No recruiter call should be like any other – uncover motivations and use them to guide the conversation to address pain points and how your company can fix them. A few examples:
- [Prospect is in a management role]: “Do you see your career continuing in that direction? How much of your time is spent writing code? What would you like it to be?”
- [Prospect is on a small team]: “Our large team size offers a variety of projects and lots of opportunities for career growth, including taking on leadership roles. You’ll also have lots of people to learn from, coming from all different backgrounds and industries.”
- [Prospect is currently at a tech giant]: “Here, you’d have direct access to our cofounders and a lot of influence on how the product and team are structured.”
- [Prospect is at an early-stage startup]: “We’re past the point of putting out fires and can focus on development best practices and dynamic, proactive projects.”
To effectively run an initial call, you should have a strong sense of what your role can offer a prospect’s career. Passive candidates might need a significant amount of selling to even agree to another interview, so being able to address their pain points directly and offer solutions keeps the momentum up and the call moving along. Plus, you can use this information to evaluate the prospect for your own team; understanding what is important to someone and why will help determine a good mutual fit—and whether you want to continue the conversation with them.

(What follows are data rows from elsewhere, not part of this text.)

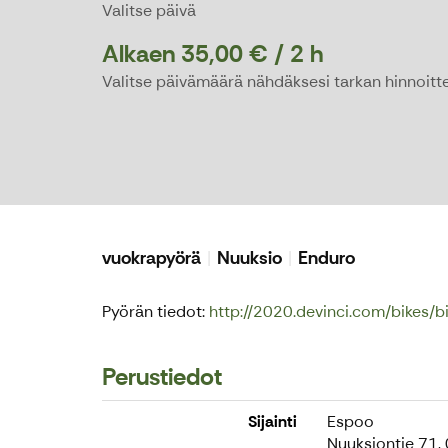
Valitse päivä
Alkaen 35,00 € / 2 h
Valitse päivämäärä nähdäksesi tarkan hinnoitte
vuokrapyörä
Nuuksio
Enduro
Pyörän tiedot:
http://2020.devinci.com/bikes
Perustiedot
Sijainti
Espoo
Nuuksiontie 71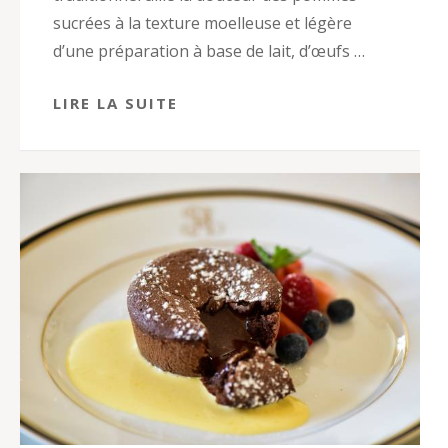
sucrées à la texture moelleuse et légère
d’une préparation à base de lait, d’œufs …
LIRE LA SUITE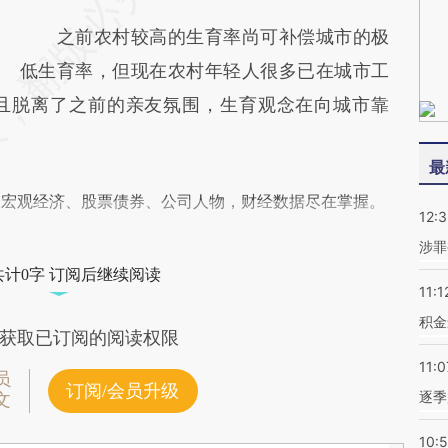
之前农村较高的生育率尚可补偿城市的极
低生育率，但现在农村年轻人很多已在城市工
且脱离了之前的亲友氛围，生育观念在向城市靠
最
阅宏观经济、股票债券、公司人物，财经数据尽在掌握。
12:
涉罪
共计0字 订阅后继续阅读
11:1
积金
获取已订阅的阅读权限
11:0
员
订阅/会员升级
逐季
文
10: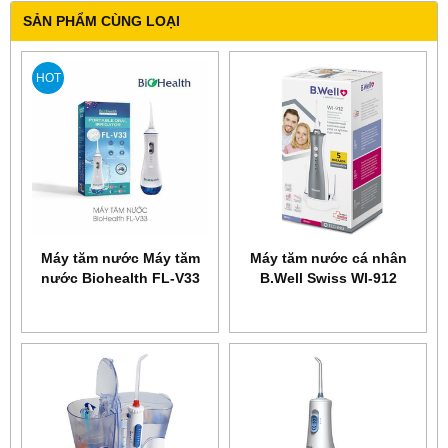
SẢN PHẨM CÙNG LOẠI
HOT
Máy tăm nước Máy tăm
Máy tăm nước cá nhân
nước Biohealth FL-V33
B.Well Swiss WI-912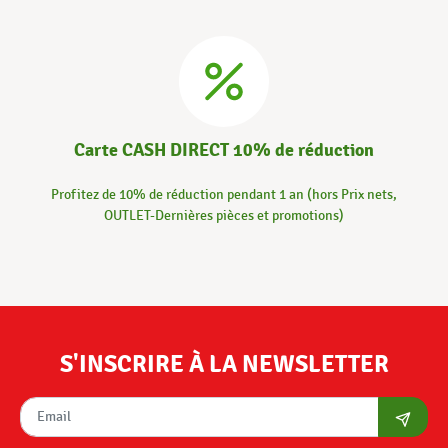
Carte CASH DIRECT 10% de réduction
Profitez de 10% de réduction pendant 1 an (hors Prix nets,
OUTLET-Dernières pièces et promotions)
S'INSCRIRE À LA NEWSLETTER
S'abon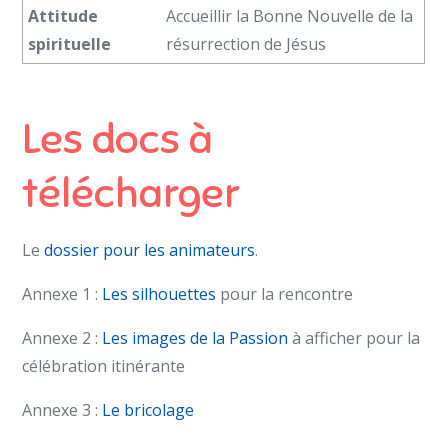
Attitude
Accueillir la Bonne Nouvelle de la
spirituelle
résurrection de Jésus
Les docs à
télécharger
Le
dossier pour les animateurs
.
Annexe 1 :
Les silhouettes
pour la rencontre
Annexe 2 :
Les images de la Passion
à afficher pour la
célébration itinérante
Annexe 3 :
Le bricolage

Keep in mind that a prospect may not want something different from what they are doing now, meaning they could be motivated by the same factors that persuaded them to join their current company. In this case, you can use this information to your advantage by uncovering it in the beginning and simply selling them on differentiating factors like better benefits and perks, more intriguing projects, or a different team structure.
Approaching passive technical candidate interactions with a well-defined vision of what the company, the team, and the role can offer helps you grab attention and determine a mutual fit early in the process, helping both parties save time in the long-run. If you have an acute understanding of what makes your own tech team a great one to join, you can begin selling a prospect before they even know they’re interested.